The objective behind the move is “to further improve the perception of claims and services.”

The corporation is also “going an extra mile” by sending its own personnel to the policyholders to collect the pending/required documents.

“We believe that in health insurance business, service and perception about the insurer play a crucial role. We are in the process of improving this further,” she added.

The corporation is also planning to launch a toll-free number to help the customers in various ways.

LIC, which has two health insurance products (Health Protection Plus and Jeevan Arogya), will also leverage its customer base in the life segment to expand business in health.

Huge potential
“There is a huge potential in health segment which remains to be harnessed.
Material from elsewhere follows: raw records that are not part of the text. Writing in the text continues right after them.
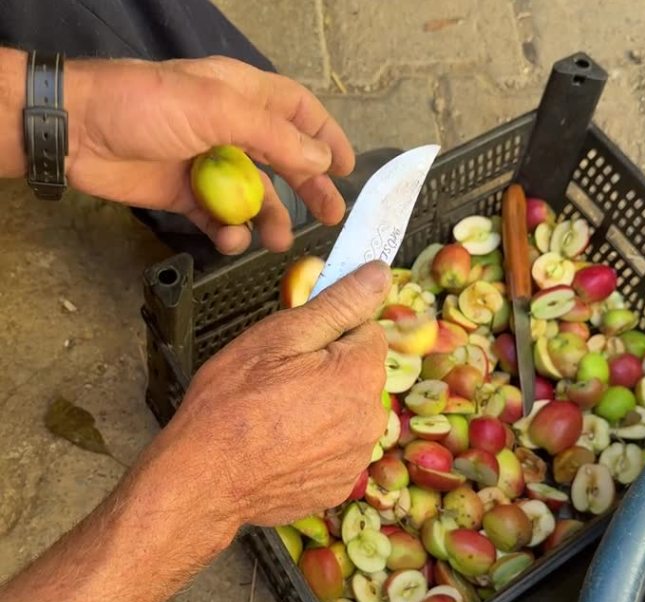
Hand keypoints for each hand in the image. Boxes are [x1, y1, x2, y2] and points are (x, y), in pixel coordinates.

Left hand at [64, 55, 354, 253]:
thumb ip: (273, 136)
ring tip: (278, 241)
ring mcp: (209, 164)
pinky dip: (228, 232)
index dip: (324, 137)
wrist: (79, 133)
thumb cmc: (143, 104)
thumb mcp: (217, 109)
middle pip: (283, 160)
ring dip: (268, 219)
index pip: (297, 112)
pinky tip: (230, 239)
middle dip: (307, 188)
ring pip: (253, 196)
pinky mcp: (186, 195)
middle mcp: (230, 129)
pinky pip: (219, 218)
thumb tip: (318, 161)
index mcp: (242, 96)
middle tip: (330, 215)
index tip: (345, 168)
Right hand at [152, 261, 390, 532]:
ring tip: (276, 415)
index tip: (296, 345)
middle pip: (359, 374)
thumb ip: (338, 304)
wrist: (203, 480)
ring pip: (348, 412)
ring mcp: (356, 457)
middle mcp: (370, 419)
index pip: (366, 331)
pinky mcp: (339, 485)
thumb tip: (379, 274)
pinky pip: (336, 448)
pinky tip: (282, 445)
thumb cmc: (230, 404)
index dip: (329, 332)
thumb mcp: (279, 336)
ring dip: (323, 408)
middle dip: (328, 370)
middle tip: (279, 381)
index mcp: (360, 375)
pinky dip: (316, 443)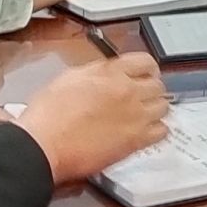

LIC has approximately 23 crore policyholders to whom health insurance could also be marketed,” the official said.

Of a proposed policy budget of 4.26 crore during the present financial year, 5 per cent of policies should come from health segment, Ms Jain said.

In the year ended March 31, 2011, the health segment accounted for roughly 0.5 per cent of total policies of LIC.

The response to ‘Jeevan Arogya’, a health scheme launched a couple of weeks ago to offer comprehensive hospitalisation benefits for the whole family including in-laws, was “highly encouraging”, Ms Jain said.

“We have already sold about 18,000 plans and hope to close this month with a sale of 50,000,” she said.